** Opening Text for analysis block **

On Sun, 2011-01-30 at 15:13 +0200, Avi Kivity wrote:
> On 01/28/2011 09:52 PM, Glauber Costa wrote:
> > To implement steal time, we need the hypervisor to pass the guest information
> > about how much time was spent running other processes outside the VM.
> > This is per-vcpu, and using the kvmclock structure for that is an abuse
> > we decided not to make.
> >
> > In this patchset, I am introducing a new msr, KVM_MSR_STEAL_TIME, that
> > holds the memory area address containing information about steal time
> >
> > This patch contains the hypervisor part for it. I am keeping it separate from
> > the headers to facilitate backports to people who wants to backport the kernel
> > part but not the hypervisor, or the other way around.
> >
> >
> > @@ -1528,16 +1528,23 @@ int kvm_set_msr_common(struct kvm_vcpu *vcpu, u32 msr, u64 data)
> > vcpu->arch.time_page =
> > gfn_to_page(vcpu->kvm, data>> PAGE_SHIFT);
> >
> > - if (is_error_page(vcpu->arch.time_page)) {
> > - kvm_release_page_clean(vcpu->arch.time_page);
> > - vcpu->arch.time_page = NULL;
> > - }
> > break;
> > }
>
> Unrelated?
Indeed, leftover from another patch. Thanks
> > @@ -2106,6 +2120,25 @@ void kvm_arch_vcpu_load(struct kvm_vcpu *vcpu, int cpu)
> > kvm_migrate_timers(vcpu);
> > vcpu->cpu = cpu;
> > }
> > +
> > + if (vcpu->arch.this_time_out) {
> > + u64 to = (get_kernel_ns() - vcpu->arch.this_time_out);
> > + /*
> > + * using nanoseconds introduces noise, which accumulates easily
> > + * leading to big steal time values. We want, however, to keep the
> > + * interface nanosecond-based for future-proofness.
> > + */
> > + to /= NSEC_PER_USEC;
> > + to *= NSEC_PER_USEC;
>
> Seems there is a real problem and that this is just papering it over.
> I'd like to understand the root cause.

** Closing Text for analysis block **
** Opening Dataset content block **

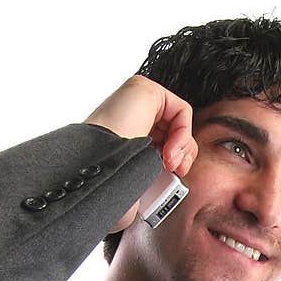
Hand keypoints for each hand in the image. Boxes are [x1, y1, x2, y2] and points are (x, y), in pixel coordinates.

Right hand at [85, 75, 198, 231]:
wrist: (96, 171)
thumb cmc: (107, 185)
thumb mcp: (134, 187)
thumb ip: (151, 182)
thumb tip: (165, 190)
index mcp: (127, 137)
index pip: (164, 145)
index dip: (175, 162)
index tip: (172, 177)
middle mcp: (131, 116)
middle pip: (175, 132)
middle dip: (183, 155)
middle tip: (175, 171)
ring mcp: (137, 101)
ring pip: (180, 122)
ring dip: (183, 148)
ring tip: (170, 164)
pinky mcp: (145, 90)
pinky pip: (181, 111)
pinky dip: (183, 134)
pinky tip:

** Closing Dataset content block **
** Opening Dataset content block **

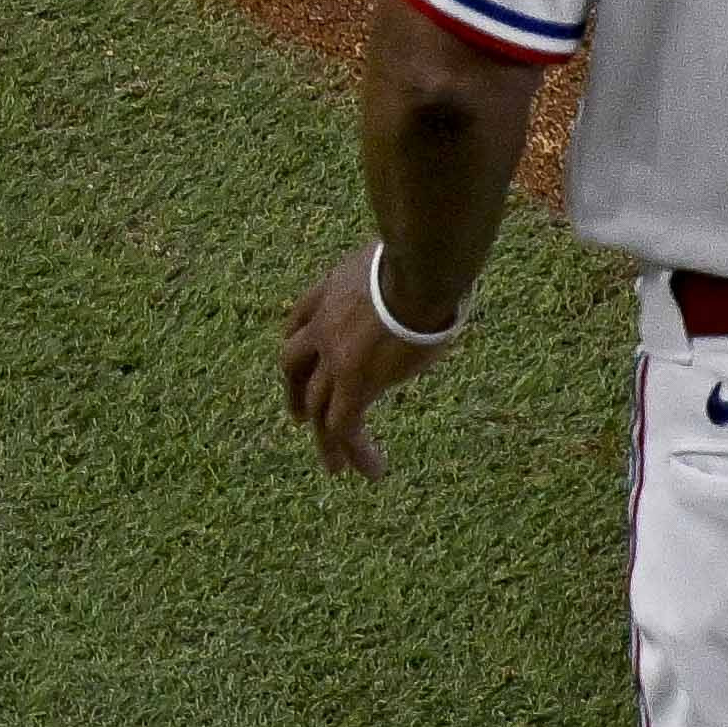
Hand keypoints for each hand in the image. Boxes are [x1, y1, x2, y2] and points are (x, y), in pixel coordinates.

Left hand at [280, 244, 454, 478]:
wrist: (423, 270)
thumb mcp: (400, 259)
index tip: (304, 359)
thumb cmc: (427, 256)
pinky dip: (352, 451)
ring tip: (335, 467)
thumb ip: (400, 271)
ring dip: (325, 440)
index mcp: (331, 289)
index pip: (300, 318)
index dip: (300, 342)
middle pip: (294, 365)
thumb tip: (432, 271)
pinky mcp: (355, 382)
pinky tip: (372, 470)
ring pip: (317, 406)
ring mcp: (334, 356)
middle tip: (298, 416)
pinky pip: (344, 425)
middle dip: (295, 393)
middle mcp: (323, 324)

** Closing Dataset content block **
** Opening Dataset content block **

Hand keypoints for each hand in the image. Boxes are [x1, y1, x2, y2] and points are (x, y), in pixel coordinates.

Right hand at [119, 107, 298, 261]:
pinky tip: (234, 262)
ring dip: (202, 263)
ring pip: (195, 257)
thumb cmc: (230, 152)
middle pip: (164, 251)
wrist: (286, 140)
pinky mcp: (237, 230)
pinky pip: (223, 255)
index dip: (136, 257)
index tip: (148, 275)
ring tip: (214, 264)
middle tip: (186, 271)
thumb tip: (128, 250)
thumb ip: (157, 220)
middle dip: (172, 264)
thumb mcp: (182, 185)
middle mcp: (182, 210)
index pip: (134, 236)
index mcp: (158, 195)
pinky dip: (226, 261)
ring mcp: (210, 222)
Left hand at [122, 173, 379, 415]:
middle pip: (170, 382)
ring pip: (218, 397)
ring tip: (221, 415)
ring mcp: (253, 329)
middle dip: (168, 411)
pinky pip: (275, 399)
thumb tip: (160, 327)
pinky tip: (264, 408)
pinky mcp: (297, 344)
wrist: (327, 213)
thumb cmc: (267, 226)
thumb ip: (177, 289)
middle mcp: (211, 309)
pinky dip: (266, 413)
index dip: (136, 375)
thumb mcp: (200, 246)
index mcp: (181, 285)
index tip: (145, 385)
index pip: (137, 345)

** Closing Dataset content block **

What you will do:
List every function that is called in the code lines of the steal time patch review, leaving out the two named in the @@ hunk headers.

Written solution:
gfn_to_page
is_error_page
kvm_release_page_clean
kvm_migrate_timers
get_kernel_ns